# [PASSAGE PROVIDED]
▼

Friday, October 17, 2008

The Universality of Blue Skies and War

This month my Humanist group's movie night featured Michael Moore's latest film:Slacker Uprising. The documentary follows Moore's tour to energize the young and politically apathetic to vote for John Kerry in the 2004 presidential election. It is mostly a series of speeches and musical performances by Moore and other celebrities who participated in his tour's rallies.

I was most moved by Joan Baez singing "Finlandia" not least of all because she said the song was the Finnish National Anthem, and yet the lyrics talk of how the skies in other lands are as blue as in "my land" and then goes on to wish for peace in and between all nations.

Alas, Baez got it wrong. I did a search for "lyrics Finland national anthem" and kept finding a song with completely different lyrics. I then found this comment about the performance on YouTube:
Hate to put a damper on a touching performance, but not only is "Finlandia" not the national anthem of Finland, its original Finnish lyrics are in fact made up of very traditional patriotic sentiments of a small nation's struggle against tyranny.

Joan Baez is in fact singing a Methodist hymn composed to the same tune. Even us Finns can only dream of saluting our country with such universal sentiments of solidarity and peace between nations.
This disappointment aside, I contemplated the lyrics of the USA's national anthem - a beautifully-worded poem about war. Beautifully-worded poems about war are a lot like beautifully-painted art about war: they romanticize and glorify that which should never be romanticized or glorified.









Washington Crosses the Delaware byEmanuel Leautze

Ever come across the entire lyrics of Star Spangled Banner? Check 'em out. Throughout the poem, there's images of death: havoc, blood, gloom, grave. And yet these are intermingled with the ever-present and triumphant image of the waving flag (victory not only justifies the carnage, it exalts it), and the reassuring message that a Higher Power wanted the new nation to triumph and thus made it so. We end with:
Then conquer we must, when our cause it is just,
And this be our motto: "In God is our trust":
And the star-spangled banner in triumph shall wa
ve
O'er the land of the free an
d the home of the brave.
How reckless and arrogant must people be to assume not only that a just God favors their nation over others, but that this favoritism justifies one of the worst of man-made horrors: war.

Paintings which glorify war often do the same. They present the "good guys" in a way which makes them seem supernaturally fated in their struggle (note the glowing light around Washington as he towers above his companions) and even when there is the depiction of dead or mutilated bodies, they are prettied-up caricatures, which distance us from the disturbing realities of war violence.

▲

# [DATA UNDER STUDY]
▼

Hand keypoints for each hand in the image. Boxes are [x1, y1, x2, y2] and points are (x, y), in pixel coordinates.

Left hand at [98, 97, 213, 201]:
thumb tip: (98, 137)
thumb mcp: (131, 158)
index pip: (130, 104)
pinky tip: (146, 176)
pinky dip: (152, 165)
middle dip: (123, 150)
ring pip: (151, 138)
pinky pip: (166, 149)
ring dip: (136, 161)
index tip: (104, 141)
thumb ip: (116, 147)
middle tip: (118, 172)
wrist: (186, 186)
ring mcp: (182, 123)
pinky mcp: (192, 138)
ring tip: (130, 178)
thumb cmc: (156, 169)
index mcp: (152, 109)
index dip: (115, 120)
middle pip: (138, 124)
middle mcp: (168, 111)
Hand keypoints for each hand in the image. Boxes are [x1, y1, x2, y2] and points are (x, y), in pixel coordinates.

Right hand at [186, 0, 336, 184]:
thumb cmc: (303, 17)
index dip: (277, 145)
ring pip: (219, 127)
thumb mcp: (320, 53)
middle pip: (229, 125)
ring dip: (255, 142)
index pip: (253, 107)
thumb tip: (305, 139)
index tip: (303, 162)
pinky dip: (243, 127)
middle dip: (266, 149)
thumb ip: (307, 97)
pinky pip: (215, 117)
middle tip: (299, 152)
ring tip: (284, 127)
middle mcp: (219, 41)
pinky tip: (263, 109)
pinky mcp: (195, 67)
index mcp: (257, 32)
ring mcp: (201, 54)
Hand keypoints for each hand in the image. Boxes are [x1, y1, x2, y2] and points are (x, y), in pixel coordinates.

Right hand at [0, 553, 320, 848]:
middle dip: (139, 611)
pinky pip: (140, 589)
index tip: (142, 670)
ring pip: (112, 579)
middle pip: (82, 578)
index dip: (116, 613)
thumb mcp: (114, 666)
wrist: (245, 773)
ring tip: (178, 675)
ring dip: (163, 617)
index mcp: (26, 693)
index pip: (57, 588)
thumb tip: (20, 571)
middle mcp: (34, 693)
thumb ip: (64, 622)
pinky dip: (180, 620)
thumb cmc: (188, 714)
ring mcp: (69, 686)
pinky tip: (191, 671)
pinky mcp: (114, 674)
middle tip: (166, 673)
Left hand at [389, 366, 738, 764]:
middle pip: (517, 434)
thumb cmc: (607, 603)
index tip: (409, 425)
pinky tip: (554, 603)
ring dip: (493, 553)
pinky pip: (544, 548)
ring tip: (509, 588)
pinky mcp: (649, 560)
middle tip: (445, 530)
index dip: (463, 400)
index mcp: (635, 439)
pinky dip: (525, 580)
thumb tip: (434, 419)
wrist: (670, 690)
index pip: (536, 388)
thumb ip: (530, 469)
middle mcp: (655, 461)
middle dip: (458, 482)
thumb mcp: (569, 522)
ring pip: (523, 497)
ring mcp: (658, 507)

▲

According to the YouTube comment quoted in the blog post about national anthems and war, what is Joan Baez actually singing in her performance of "Finlandia"? The records bear no relation to the text.

She is singing a Methodist hymn composed to the same tune.